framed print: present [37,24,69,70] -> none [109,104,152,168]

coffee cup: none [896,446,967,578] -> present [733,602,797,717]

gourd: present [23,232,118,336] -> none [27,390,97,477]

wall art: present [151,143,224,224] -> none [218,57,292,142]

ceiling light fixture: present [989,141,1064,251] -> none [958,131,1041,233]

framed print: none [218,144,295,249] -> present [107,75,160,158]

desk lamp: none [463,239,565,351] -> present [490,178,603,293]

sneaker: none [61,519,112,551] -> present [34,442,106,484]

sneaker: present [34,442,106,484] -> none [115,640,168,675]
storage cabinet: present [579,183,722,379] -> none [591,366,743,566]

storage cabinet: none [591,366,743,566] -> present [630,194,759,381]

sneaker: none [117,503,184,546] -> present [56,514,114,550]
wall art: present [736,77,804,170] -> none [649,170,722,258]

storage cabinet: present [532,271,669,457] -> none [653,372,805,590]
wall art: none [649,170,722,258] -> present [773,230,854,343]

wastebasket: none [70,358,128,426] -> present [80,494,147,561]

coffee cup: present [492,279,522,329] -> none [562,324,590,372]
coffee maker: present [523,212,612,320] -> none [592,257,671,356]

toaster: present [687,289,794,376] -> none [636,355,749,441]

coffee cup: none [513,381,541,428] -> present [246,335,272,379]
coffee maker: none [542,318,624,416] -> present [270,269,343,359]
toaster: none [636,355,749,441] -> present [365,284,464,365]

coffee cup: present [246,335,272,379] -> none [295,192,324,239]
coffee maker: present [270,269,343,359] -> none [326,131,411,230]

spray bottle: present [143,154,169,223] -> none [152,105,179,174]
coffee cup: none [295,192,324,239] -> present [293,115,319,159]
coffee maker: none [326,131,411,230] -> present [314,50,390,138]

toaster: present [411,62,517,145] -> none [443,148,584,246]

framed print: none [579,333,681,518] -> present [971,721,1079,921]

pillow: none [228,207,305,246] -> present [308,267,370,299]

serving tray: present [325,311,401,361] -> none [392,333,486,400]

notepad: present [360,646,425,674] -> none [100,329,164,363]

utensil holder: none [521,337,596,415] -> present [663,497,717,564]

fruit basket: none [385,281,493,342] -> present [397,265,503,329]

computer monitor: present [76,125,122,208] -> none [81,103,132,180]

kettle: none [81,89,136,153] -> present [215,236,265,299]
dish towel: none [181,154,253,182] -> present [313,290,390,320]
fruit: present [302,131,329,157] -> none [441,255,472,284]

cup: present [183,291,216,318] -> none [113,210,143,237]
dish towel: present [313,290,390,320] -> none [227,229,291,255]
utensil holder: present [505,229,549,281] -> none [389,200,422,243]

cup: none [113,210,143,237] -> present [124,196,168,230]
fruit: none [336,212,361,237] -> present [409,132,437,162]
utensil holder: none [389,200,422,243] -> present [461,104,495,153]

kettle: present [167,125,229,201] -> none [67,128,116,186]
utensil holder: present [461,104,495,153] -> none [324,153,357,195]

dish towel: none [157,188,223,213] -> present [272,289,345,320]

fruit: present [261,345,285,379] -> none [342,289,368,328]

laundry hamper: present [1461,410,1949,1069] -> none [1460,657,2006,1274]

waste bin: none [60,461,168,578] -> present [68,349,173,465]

++++++++

**Brief**
Word for word, extract all the records.

**Answer space**
framed print: present [37,24,69,70] -> none [109,104,152,168]

coffee cup: none [896,446,967,578] -> present [733,602,797,717]

gourd: present [23,232,118,336] -> none [27,390,97,477]

wall art: present [151,143,224,224] -> none [218,57,292,142]

ceiling light fixture: present [989,141,1064,251] -> none [958,131,1041,233]

framed print: none [218,144,295,249] -> present [107,75,160,158]

desk lamp: none [463,239,565,351] -> present [490,178,603,293]

sneaker: none [61,519,112,551] -> present [34,442,106,484]

sneaker: present [34,442,106,484] -> none [115,640,168,675]
storage cabinet: present [579,183,722,379] -> none [591,366,743,566]

storage cabinet: none [591,366,743,566] -> present [630,194,759,381]

sneaker: none [117,503,184,546] -> present [56,514,114,550]
wall art: present [736,77,804,170] -> none [649,170,722,258]

storage cabinet: present [532,271,669,457] -> none [653,372,805,590]
wall art: none [649,170,722,258] -> present [773,230,854,343]

wastebasket: none [70,358,128,426] -> present [80,494,147,561]

coffee cup: present [492,279,522,329] -> none [562,324,590,372]
coffee maker: present [523,212,612,320] -> none [592,257,671,356]

toaster: present [687,289,794,376] -> none [636,355,749,441]

coffee cup: none [513,381,541,428] -> present [246,335,272,379]
coffee maker: none [542,318,624,416] -> present [270,269,343,359]
toaster: none [636,355,749,441] -> present [365,284,464,365]

coffee cup: present [246,335,272,379] -> none [295,192,324,239]
coffee maker: present [270,269,343,359] -> none [326,131,411,230]

spray bottle: present [143,154,169,223] -> none [152,105,179,174]
coffee cup: none [295,192,324,239] -> present [293,115,319,159]
coffee maker: none [326,131,411,230] -> present [314,50,390,138]

toaster: present [411,62,517,145] -> none [443,148,584,246]

framed print: none [579,333,681,518] -> present [971,721,1079,921]

pillow: none [228,207,305,246] -> present [308,267,370,299]

serving tray: present [325,311,401,361] -> none [392,333,486,400]

notepad: present [360,646,425,674] -> none [100,329,164,363]

utensil holder: none [521,337,596,415] -> present [663,497,717,564]

fruit basket: none [385,281,493,342] -> present [397,265,503,329]

computer monitor: present [76,125,122,208] -> none [81,103,132,180]

kettle: none [81,89,136,153] -> present [215,236,265,299]
dish towel: none [181,154,253,182] -> present [313,290,390,320]
fruit: present [302,131,329,157] -> none [441,255,472,284]

cup: present [183,291,216,318] -> none [113,210,143,237]
dish towel: present [313,290,390,320] -> none [227,229,291,255]
utensil holder: present [505,229,549,281] -> none [389,200,422,243]

cup: none [113,210,143,237] -> present [124,196,168,230]
fruit: none [336,212,361,237] -> present [409,132,437,162]
utensil holder: none [389,200,422,243] -> present [461,104,495,153]

kettle: present [167,125,229,201] -> none [67,128,116,186]
utensil holder: present [461,104,495,153] -> none [324,153,357,195]

dish towel: none [157,188,223,213] -> present [272,289,345,320]

fruit: present [261,345,285,379] -> none [342,289,368,328]

laundry hamper: present [1461,410,1949,1069] -> none [1460,657,2006,1274]

waste bin: none [60,461,168,578] -> present [68,349,173,465]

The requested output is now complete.